**WRITTEN TASK:**
Return the lines of the records from the start up to and including the line containing "## Restarts", reproduced exactly and with the pictures left out.

**SUPPLIED ENTRIES:**
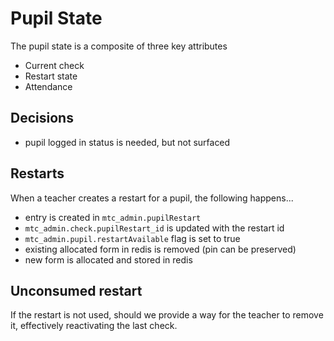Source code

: # Pupil State

The pupil state is a composite of three key attributes

- Current check
- Restart state
- Attendance

## Decisions
- pupil logged in status is needed, but not surfaced

## Restarts

When a teacher creates a restart for a pupil, the following happens...
- entry is created in `mtc_admin.pupilRestart`
- `mtc_admin.check.pupilRestart_id` is updated with the restart id
- `mtc_admin.pupil.restartAvailable` flag is set to true
- existing allocated form in redis is removed (pin can be preserved)
- new form is allocated and stored in redis

## Unconsumed restart

If the restart is not used, should we provide a way for the teacher to remove
it, effectively reactivating the last check.


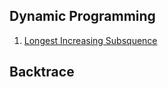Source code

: ## Dynamic Programming

1. [Longest Increasing Subsquence](./300-Longest%20Increasing%20Subsquence/Solution.md)


## Backtrace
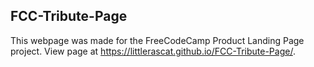 ## FCC-Tribute-Page

This webpage was made for the FreeCodeCamp Product Landing Page project. 
View page at https://littlerascat.github.io/FCC-Tribute-Page/.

**REPLY:**
Source code

: # Pupil State

The pupil state is a composite of three key attributes

- Current check
- Restart state
- Attendance

## Decisions
- pupil logged in status is needed, but not surfaced

## Restarts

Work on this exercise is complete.